What was Joan Plowright's net worth?
Not only was Joan a star on-stage and in film in her own right, but she was married to actor and director Sir Laurence Olivier for years until his own death in 1989. Joan was able to amass a fortune on her own, however her exact net worth is unknown. According to Celebrity Net Worth, her husband Laurence's net worth was $20 million.
Although Joan's exact net worth is unclear, it's safe to assume that it was somewhere close to her late husband's, especially since they had been together for almost 30 years before he passed away. And, outside of Laurence's career, Joan had a long-lasting acting career herself. Even before her marriage, she studied acting and had sought a career on the stage.
In a 2010 interview with The Actors Work, Joan shared that she felt drawn to the stage from an early age. She explained that her mother encouraged her and took her to theaters or ballet companies, where Joan could watch shows on-stage. And soon, her mother put on small productions herself.
"My mother would take me off to Nottingham or wherever a ballet company or the Old Vic were visiting when I was still a schoolgirl, because she loved it so," Joan said at the time. "She also formed an amateur dramatic society and was a very renowned amateur actress in the town. And she did plays, as they called it, with us as children, so that I learnt sort of fairly early on that I felt rather confident on stage. I felt more confident being somebody else on stage than I felt being myself in real life."

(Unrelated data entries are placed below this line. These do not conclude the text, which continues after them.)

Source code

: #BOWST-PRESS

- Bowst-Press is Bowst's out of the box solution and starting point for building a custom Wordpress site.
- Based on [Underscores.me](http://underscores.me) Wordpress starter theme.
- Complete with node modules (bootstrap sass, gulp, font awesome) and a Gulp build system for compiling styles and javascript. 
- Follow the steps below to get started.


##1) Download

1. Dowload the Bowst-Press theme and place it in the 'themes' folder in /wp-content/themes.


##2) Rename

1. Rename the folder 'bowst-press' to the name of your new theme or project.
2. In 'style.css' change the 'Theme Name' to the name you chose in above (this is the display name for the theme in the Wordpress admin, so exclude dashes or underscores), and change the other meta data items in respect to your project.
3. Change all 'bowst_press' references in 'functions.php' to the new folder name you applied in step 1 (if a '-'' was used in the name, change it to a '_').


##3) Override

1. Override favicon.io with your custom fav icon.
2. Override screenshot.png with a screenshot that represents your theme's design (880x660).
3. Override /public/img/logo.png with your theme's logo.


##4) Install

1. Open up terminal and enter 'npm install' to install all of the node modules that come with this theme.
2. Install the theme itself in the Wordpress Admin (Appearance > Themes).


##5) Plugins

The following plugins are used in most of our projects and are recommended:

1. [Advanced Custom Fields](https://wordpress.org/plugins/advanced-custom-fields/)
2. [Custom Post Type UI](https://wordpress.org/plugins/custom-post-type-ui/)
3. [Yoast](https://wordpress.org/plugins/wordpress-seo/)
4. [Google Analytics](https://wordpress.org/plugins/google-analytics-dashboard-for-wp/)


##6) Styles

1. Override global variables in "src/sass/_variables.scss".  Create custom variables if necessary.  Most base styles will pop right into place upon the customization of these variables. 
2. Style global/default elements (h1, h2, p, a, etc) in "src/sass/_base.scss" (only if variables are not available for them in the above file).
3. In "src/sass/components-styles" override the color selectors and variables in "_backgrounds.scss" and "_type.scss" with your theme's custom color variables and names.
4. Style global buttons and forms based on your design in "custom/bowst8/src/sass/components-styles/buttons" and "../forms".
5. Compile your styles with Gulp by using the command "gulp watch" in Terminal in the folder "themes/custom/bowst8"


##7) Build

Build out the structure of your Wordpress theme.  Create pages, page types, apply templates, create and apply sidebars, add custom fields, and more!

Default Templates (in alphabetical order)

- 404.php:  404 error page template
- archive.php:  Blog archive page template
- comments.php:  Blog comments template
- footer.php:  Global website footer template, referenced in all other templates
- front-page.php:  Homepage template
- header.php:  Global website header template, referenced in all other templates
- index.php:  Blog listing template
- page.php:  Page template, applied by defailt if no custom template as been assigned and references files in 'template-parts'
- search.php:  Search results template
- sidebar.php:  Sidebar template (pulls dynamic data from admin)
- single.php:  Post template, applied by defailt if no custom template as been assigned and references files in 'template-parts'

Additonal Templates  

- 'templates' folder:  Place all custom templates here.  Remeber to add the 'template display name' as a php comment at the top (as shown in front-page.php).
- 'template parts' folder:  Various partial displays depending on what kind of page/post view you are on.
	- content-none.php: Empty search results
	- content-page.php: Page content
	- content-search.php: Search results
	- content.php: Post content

Thanks to what became a decades-long career in television, film, and theater, Joan went on to win a handful of coveted awards. In 1993, she won Golden Globes for both Stalin on television and Enchanted April in film. Prior to that, she also won a Tony Award in 1961 for A Taste of Honey.
Her last movie that wasn't a feature film was the documentary Nothing Like a Dame, which she appeared in alongside Dame Eileen Atkins, Dame Judi Dench, and Dame Maggie Smith.